Размер шрифта
-
+

Тень Голема - стр. 23

– А ты, старец Арсений, что скажешь?

– А что сказать? – скривил старец в усмешке в кровь разбитые губы. – Не мы взвалили на себя это бремя! Мы лишь несли его! Царь Михаил Федорович, ведая благочестие и ученость архимандрита Дионисия, поручил ему исправить требник! На то у нас и грамота от него имеется!

– Ты об этом? – Иона поднял лежащий на столе столбец. –  Царская грамота, – добавил он небрежно, – это не отпущение будущих грехов, а только оценка прошлых заслуг! Собор считает правку требника злоумышленной ересью, которую следует искоренять самым решительным образом.

Иереи, собравшиеся в престольной, дружно загудели, одобрительно кивая головами и оглаживая окладистые бороды. Стало очевидно, что для себя они уже все решили еще до суда.

– Владыко, – развел руками старец Арсений, метнув на собравшихся взгляд, полный пренебрежения, – о возводящих на нас неправду смею сказать, что не знают они ни православия, ни кривославия. Как школяры неразумные, проходят Священное Писание по буквам и не стремятся понимать их смысл!

Старец не успел даже договорить, как патриаршие палаты в очередной раз потрясли вопли горящих праведным гневом служителей Божьих. Возмущению духовных пастырей не было предела. Они кричали, топали ногами, яростно плевали в сторону еретиков и даже порывались прямо с места достать наглецов архиерейскими жезлами! Однако на все душевные переживания и пылкие проявления излишней горячности духовных особ митрополит Иона не обратил ровным счетом никакого внимания. Бесстрастно взирая вокруг себя водянистыми старческими глазами, он спокойно дождался тишины и томным голосом старого банщика спросил у третьего обвиняемого:

– Ну а ты, отец Иоанн, не желаешь исповедоваться в грехах перед церковным Собором?

Отец Иоанн отрицательно покачал головой:

– Владыко! Грешен – каюсь, но ереси нет в моем синодике!

– Так, может, исповедуешься в грехах своих товарищей? Приму как покаяние!

Священник язвительно улыбнулся.

– Полагаю, исповедь в чужих грехах называют доносом?

Митрополит поморщился и вяло погрозил священнику пальцем.

– Не дерзи. Есть что добавить?

– Есть, Владыко! Просьба! В сенях сидят два монаха Троице-Сергиевой лавры. Отец Феона и отец Афанасий. Расспросите их, они подтвердят, что все нападки – это наветы врагов наших.

К удивлению собравшихся, митрополит в очередной раз проявил головокружительную снисходительность к обвиняемым, чем вызвал неприкрытый зубовный скрежет у некоторых членов Собора. Впрочем, опасались они напрасно.

– Спросим, коли настаиваешь! – лениво произнес Иона и, сделав рукой разрешительный жест, глубоко откинулся в кресле, прикрывая глаза от яркого солнечного света, льющегося из настежь распахнутых окон.
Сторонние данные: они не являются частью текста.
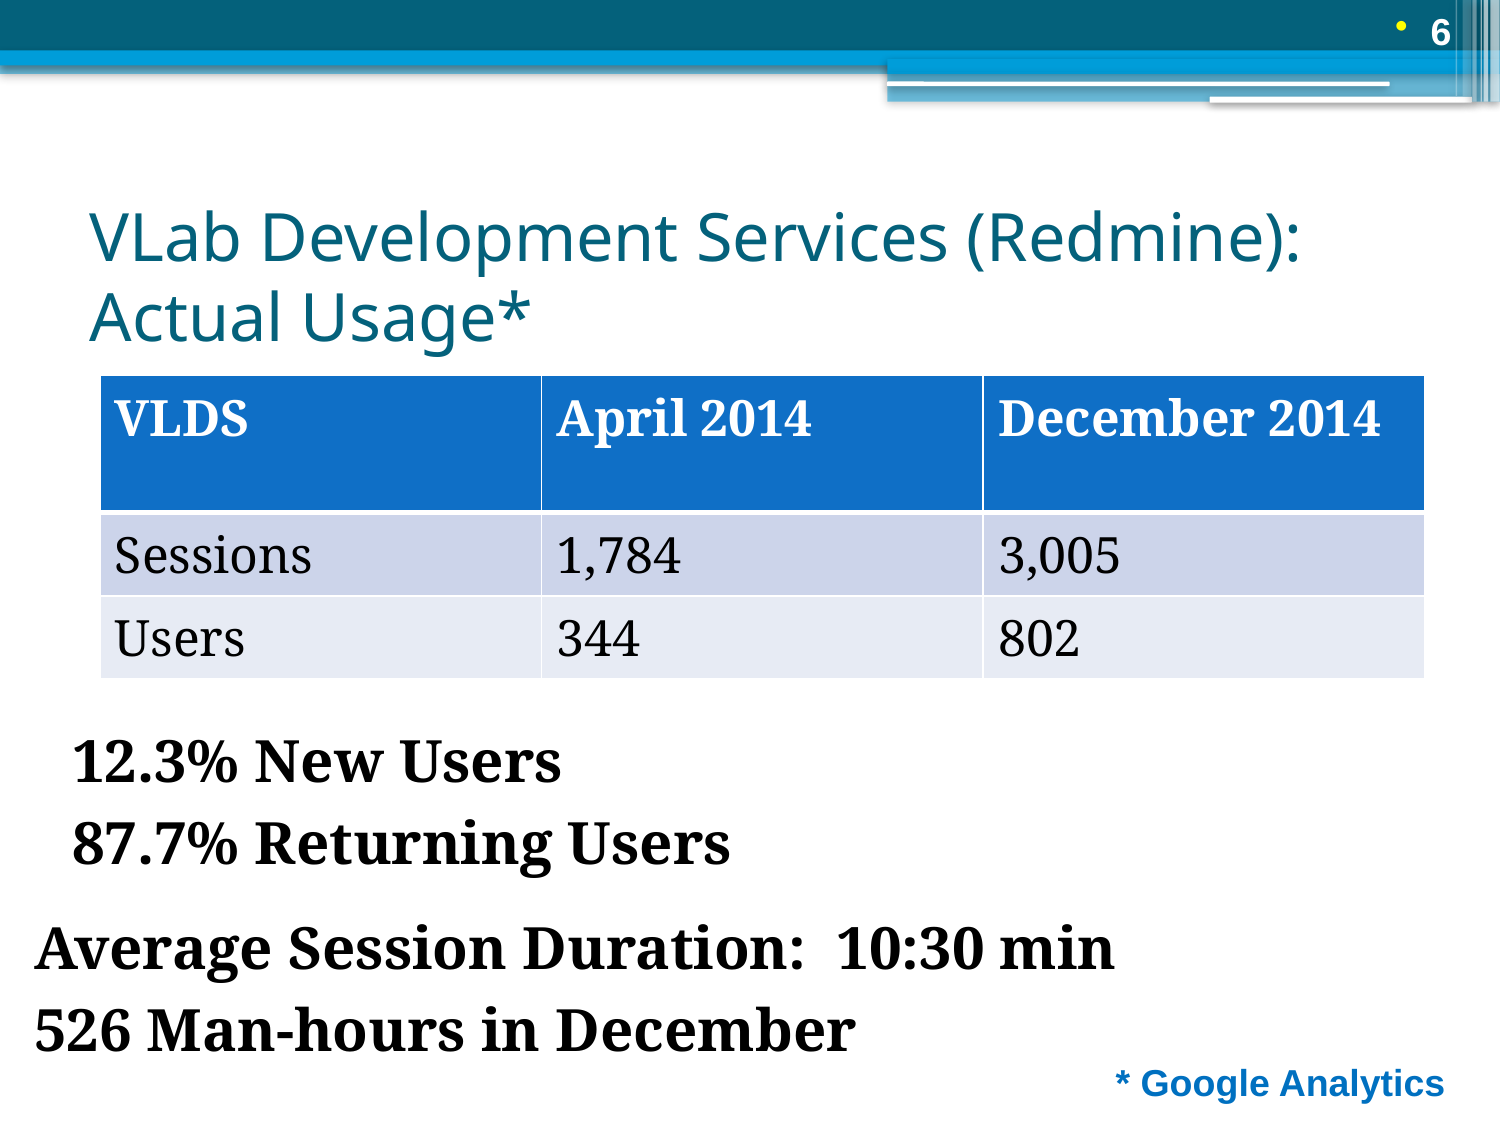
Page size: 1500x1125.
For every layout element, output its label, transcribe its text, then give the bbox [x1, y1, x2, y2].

Афанасий был явно смущен количеством церковных чиновников высокого звания, забившихся, в общем-то, в небольшое помещение престольной и настороженно взиравших на него. Чего нельзя было сказать об отце Феоне, давно не испытывавшем робости перед высшими сановниками государства. Войдя в помещение, он демонстративно встал на колени перед архимандритом Дионисием и попросил у него благословения, а получив, встал и обратился к митрополиту Ионе, с интересом за ним наблюдавшему:

– Владыко! Негоже так с духовными лицами! Вели их посадить!

– Преступники должны стоять перед судом на коленях! – раздался с места возмущенный голос келаря Троице-Сергиевой лавры, старца Александра Булатникова, являвшегося одним из самых последовательных и жестоких хулителей архимандрита Дионисия.